After Texas joined the Union in 1845, the Rangers continued to play a major roll in frontier defense. During the Mexican War (1846-1848), they performed valuable service as scouts and guerrilla fighters with the American armies in Mexico. When the federal government established forts along the Texas frontier and garrisoned them with regular troops, Texans still placed their faith in the Rangers. Sam Houston once said in the U.S. Senate: "Give us 1,000 Rangers, and we will be responsible for the defense of our frontier....We ask no regular troops; withdraw them if you please. I ask this not through any unkindness to them, but because they have not the efficiency for frontier service."
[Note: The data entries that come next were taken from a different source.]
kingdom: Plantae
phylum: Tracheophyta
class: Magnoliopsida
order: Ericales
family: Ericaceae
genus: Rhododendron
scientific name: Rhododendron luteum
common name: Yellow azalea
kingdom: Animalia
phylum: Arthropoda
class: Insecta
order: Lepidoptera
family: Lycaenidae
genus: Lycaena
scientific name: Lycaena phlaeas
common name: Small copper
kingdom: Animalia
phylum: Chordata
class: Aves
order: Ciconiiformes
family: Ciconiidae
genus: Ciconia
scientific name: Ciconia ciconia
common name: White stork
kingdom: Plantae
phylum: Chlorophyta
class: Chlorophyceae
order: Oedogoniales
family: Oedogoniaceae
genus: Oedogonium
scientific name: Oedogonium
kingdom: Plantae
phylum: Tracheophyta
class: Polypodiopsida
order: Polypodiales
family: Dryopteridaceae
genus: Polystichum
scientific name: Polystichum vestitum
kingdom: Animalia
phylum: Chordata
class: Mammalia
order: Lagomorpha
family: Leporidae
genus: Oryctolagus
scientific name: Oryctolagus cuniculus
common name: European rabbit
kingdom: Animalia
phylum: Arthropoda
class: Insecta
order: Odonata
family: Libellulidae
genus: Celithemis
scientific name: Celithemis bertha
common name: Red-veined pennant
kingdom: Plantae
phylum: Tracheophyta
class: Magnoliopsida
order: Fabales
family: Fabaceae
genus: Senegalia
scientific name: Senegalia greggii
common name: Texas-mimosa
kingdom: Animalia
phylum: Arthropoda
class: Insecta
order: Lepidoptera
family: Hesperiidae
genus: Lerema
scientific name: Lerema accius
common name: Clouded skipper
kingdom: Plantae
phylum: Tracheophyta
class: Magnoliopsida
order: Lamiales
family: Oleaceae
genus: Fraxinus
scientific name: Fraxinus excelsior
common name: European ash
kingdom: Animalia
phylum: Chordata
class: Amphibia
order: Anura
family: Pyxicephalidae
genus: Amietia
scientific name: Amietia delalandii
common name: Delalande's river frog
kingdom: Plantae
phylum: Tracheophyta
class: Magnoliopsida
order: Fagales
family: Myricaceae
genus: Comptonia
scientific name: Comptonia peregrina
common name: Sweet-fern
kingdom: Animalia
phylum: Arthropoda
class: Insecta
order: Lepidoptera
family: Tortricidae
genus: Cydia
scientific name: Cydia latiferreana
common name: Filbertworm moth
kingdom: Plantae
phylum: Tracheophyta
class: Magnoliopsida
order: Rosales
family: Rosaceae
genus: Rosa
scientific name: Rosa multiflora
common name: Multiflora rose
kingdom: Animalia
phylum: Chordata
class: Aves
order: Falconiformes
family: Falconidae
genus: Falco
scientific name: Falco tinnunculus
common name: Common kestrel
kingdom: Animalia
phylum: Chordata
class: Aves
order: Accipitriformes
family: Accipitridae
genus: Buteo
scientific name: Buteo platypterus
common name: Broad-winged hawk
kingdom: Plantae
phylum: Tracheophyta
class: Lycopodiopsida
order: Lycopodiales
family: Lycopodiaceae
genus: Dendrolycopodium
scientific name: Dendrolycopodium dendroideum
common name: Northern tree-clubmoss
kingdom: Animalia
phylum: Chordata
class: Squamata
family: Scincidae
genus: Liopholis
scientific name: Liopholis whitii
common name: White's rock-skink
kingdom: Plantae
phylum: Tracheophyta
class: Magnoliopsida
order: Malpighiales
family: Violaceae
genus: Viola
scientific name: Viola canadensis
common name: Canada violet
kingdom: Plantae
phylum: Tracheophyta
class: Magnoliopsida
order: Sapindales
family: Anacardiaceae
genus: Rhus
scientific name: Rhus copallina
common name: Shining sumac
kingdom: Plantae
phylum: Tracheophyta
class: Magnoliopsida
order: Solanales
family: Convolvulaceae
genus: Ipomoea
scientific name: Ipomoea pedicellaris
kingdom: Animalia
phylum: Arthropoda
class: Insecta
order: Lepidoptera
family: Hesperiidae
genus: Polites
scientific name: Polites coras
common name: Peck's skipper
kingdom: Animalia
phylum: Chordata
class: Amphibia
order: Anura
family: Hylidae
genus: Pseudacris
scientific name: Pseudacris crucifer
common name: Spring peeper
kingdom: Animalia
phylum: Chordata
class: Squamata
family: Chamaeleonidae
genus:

Later History. During the Reconstruction period that followed the Civil War, Texas suffered from lawlessness, murder, and Indian raids. In 1874, 450 Texas Rangers received commissions as peace officers. They continued to fight the Comanche along the northern border and Mexican cattle thieves along the Rio Grande. They also tracked down murderers, smugglers, bank and train robbers, and mine bandits. Within 10 years, they restored peace and quiet to the interior of Texas. In 1917 and 1918, they succeeded in clearing the rocky Big Bend region of outlaws. Since then, the Rangers have been greatly reduced in number.